A través de un posteo en Facebook que no tardó en generar repercusión, Rodríguez explicó que su situación no es una elección, sino una necesidad extrema. «No voy a buscar la mercadería por placer, lamentablemente no me queda otra», sentenció la mujer, quien además subrayó que se encuentra bajo un fuerte régimen de medicación.
La denunciante detalló que el problema no es nuevo y que ha intentado agotar las vías institucionales antes de recurrir a la exposición pública:
- Realizó reclamos ante Claudia Beja (referente del área).
- Intentó contactar a la asistente social de su zona, identificada como Antonella, quien según Mirian, no le brinda atención.
- Se acercó personalmente al Municipio, donde fue recibida por Paola Gorosito.
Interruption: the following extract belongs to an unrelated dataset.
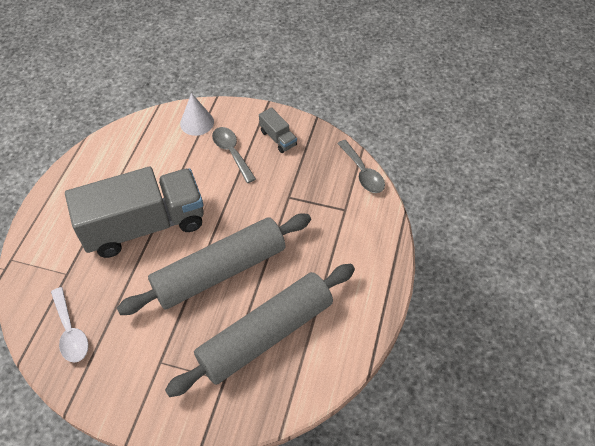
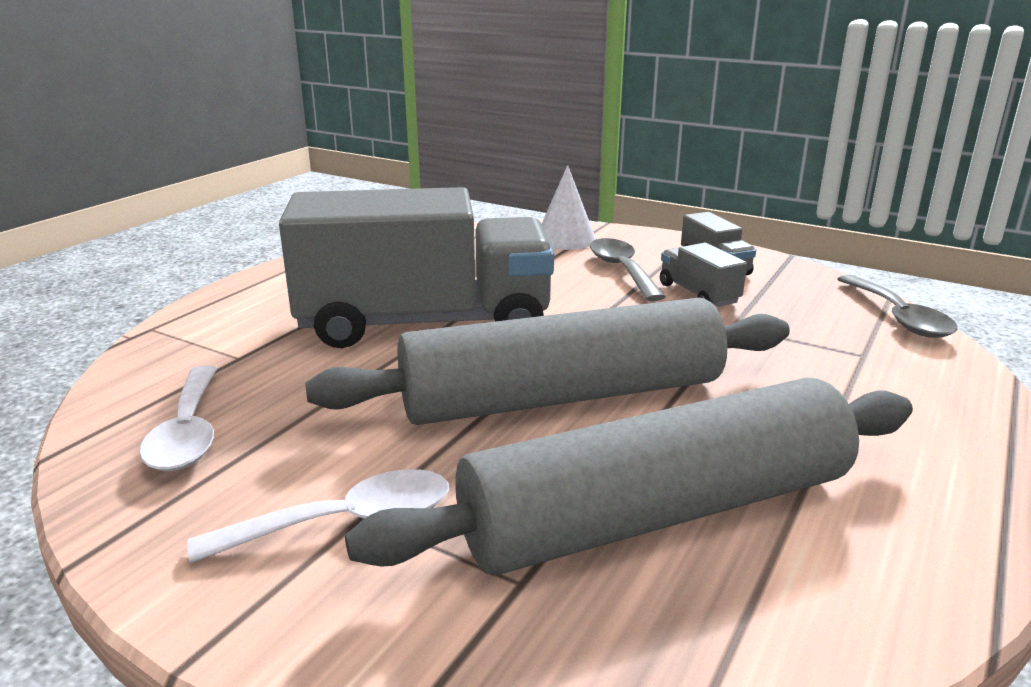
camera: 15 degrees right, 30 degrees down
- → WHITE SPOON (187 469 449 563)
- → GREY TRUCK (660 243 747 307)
Lo que más indignación causó en la vecina fue la contestación recibida tras la intervención de Gorosito. Según el relato de Rodríguez, la funcionaria consultó con el responsable del área y la respuesta fue que están al tanto del tema, pero que ella es la única beneficiaria que ha presentado una queja formal.
«Creo que esa no es una respuesta para una persona que recibe la mercadería. Esto lo hago público para que la gente que recibe tenga cuidado con lo que consume», advirtió Mirian.
La presencia de insectos (gorgojos) y fechas de vencimiento caducas en alimentos secos no es solo una falta de respeto a la dignidad humana, sino un peligro real para personas que, como Mirian, ya poseen un cuadro de salud delicado. Hasta el momento el municipio no ha emitido un comunicado sobre la situación.